Teaching how to fish never takes a day off

John Liechty

For as long as I can remember, I have always enjoyed sharing information with others. Since I was a small child, I have eagerly helped others to learn. Teaching is one of the most gratifying things to do, and to see success come from a lesson is very rewarding for me. Each day that I am hired to take people to the lake, my primary focus is on having fun, but I also want them to leave the water with a better understanding of “how to.” But, what about the days that I don’t have clients and i’m not out on the lake instructing?

Well, believe it or not, I spend my free time fishing as well. And, my most valued student is my daughter. She is now 2.5 years old and one of her favorite things to do is to go fishing at White Pines Lake with Dada. We talk all about fish behavior, angling strategies, lure rigging methods and presentation and, most importantly, mud. She likes to play in the mud.

Recently, while enjoying our time along the shoreline of this peaceful mountain lake, we met some other youthful fishing enthusiasts and gladly assisted them.

On one occasion, as my daughter landed her first bass, a couple and their son watched with excitement.
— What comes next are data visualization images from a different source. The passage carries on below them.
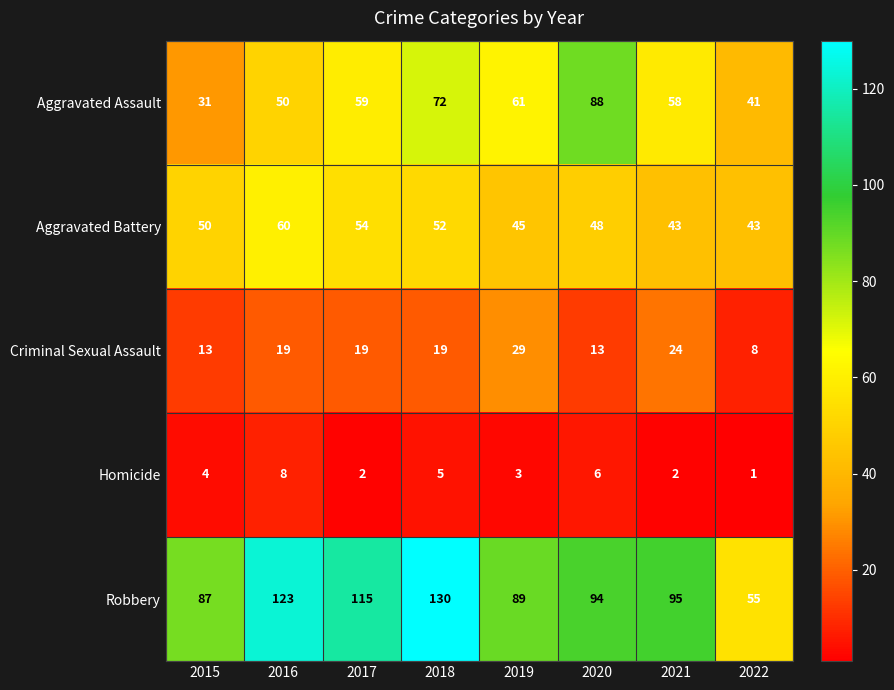

Which series has the largest range (max minus min)?

Robbery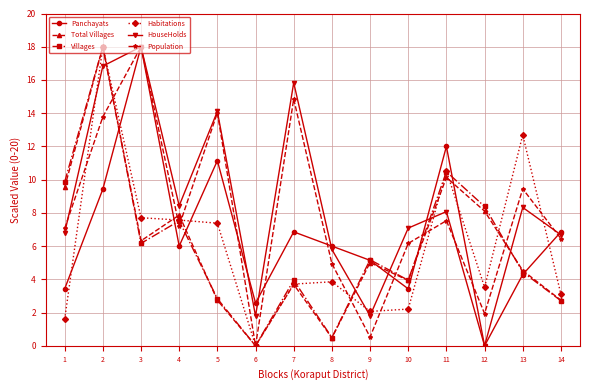

How many values in Population are above zero?

13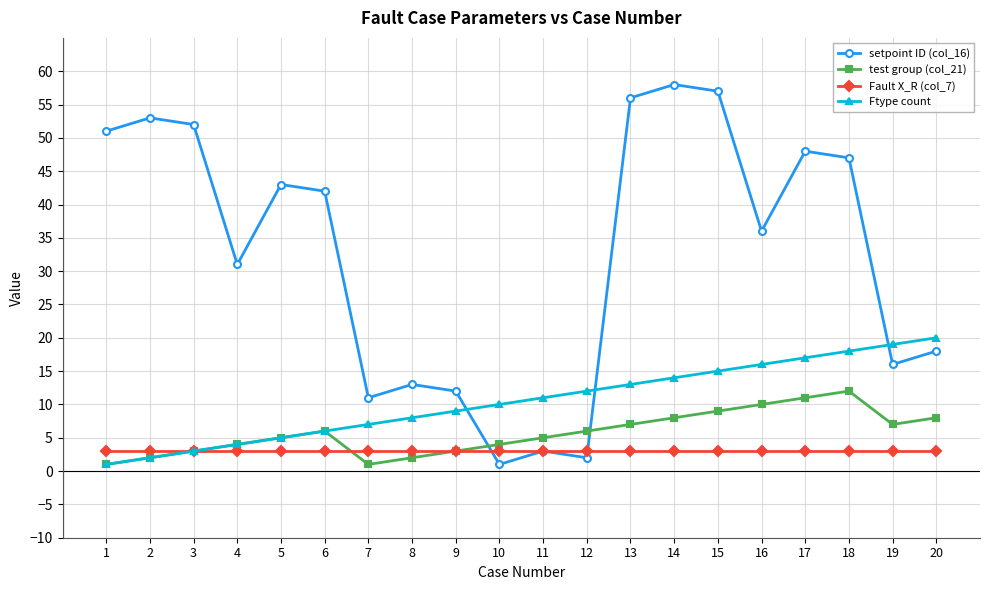

Where do setpoint ID (col_16) and Ftype count first cross each other?

9 and 10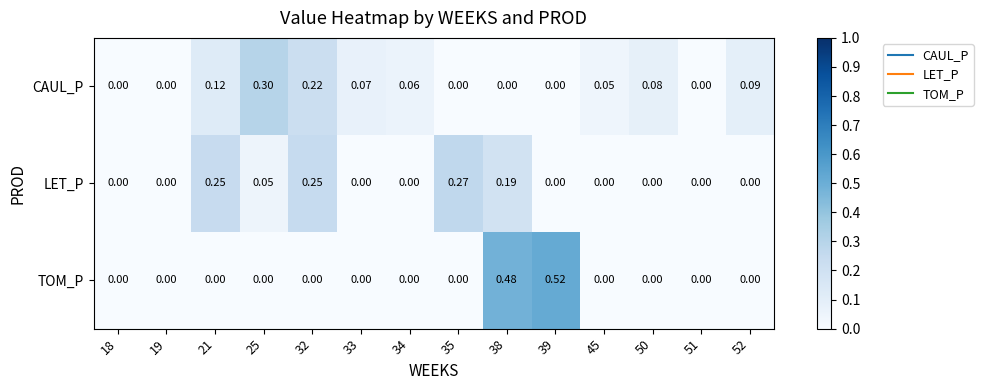

Rank the series by their maximum value, from highest to lowest.

TOM_P, CAUL_P, LET_P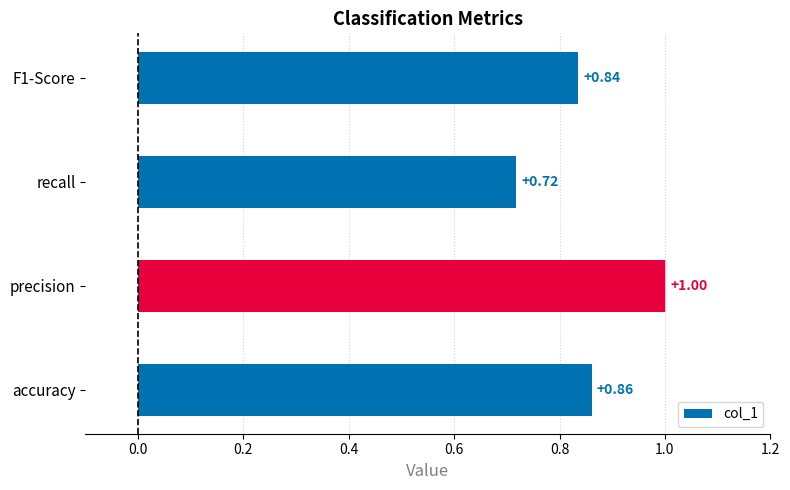

At which category does the chart reach its peak across all series?

precision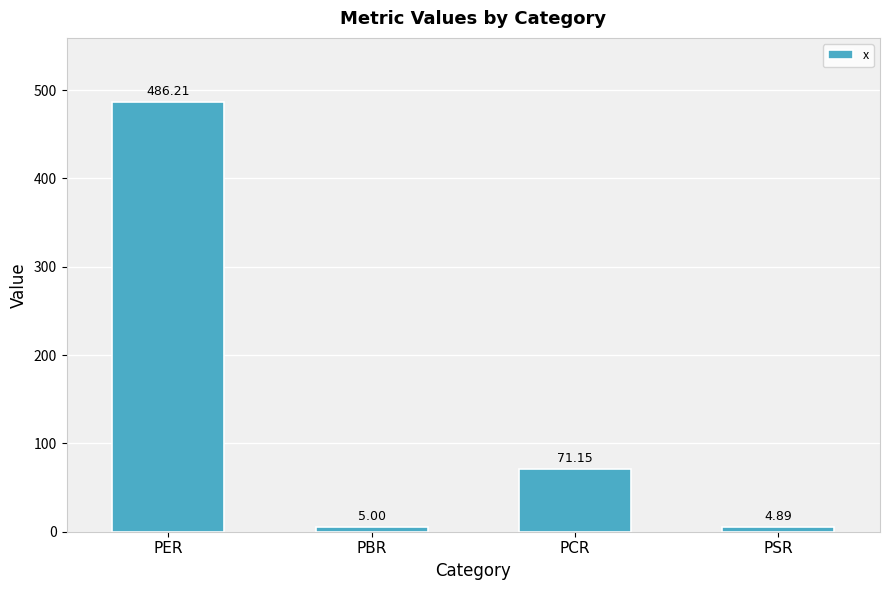

Read the value at PCR.

71.2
They cheered as she reeled the feisty bass to the shore. The fanfare added to the overall Xperience for her. Once the fish was landed, we carefully removed the hook and released the fish back into the water. They congratulated my daughter and politely asked, “What are you using?”

I could have said, “A rubber worm,” and left it at that, but instead, I instinctively went into a full breakdown of the complete setup. I said, “It is a 5-inch watermelon/red Senko, rigged weedless on a Gamakatsu 3/0 extra wide gap hook. The key is to cast to the edge of the weedline and let it drift lifelessly to the bottom. Then twitch it every few seconds to coax one into biting.”

For some, this would have been too much information, but they took advantage of the lesson and thanked us for spending the extra time. I’m sure they went and bought some and are now catching fish on them.

On another outing, my daughter and I were wading ankle deep in a shady little cover when a couple of youngsters decided to join us. They began to cast alongside us as I noticed their gear was in need of some care. Without hesitation, I said, “Let me see that thing,” and the young boy gladly passed his rod and reel to me. I began to take out the loopy, twisted birds’ nest and straighten the line. I handed it back, he thanked me and proceeded to cast. I watched for a few minutes and noticed his technique needed a little work, as he was not casting very far at all. After a short tutorial on how to cast, they were both elated and casting their lures out into deep water.

Sometimes it only takes an extra minute or two to steer someone to success. Instilling confidence and educating these young anglers is a lesson I happily teach from day to day. I like to think that these brief moments may lead to the next greatest catch, years of enjoyment in the outdoors and, most importantly, a lifetime of fun.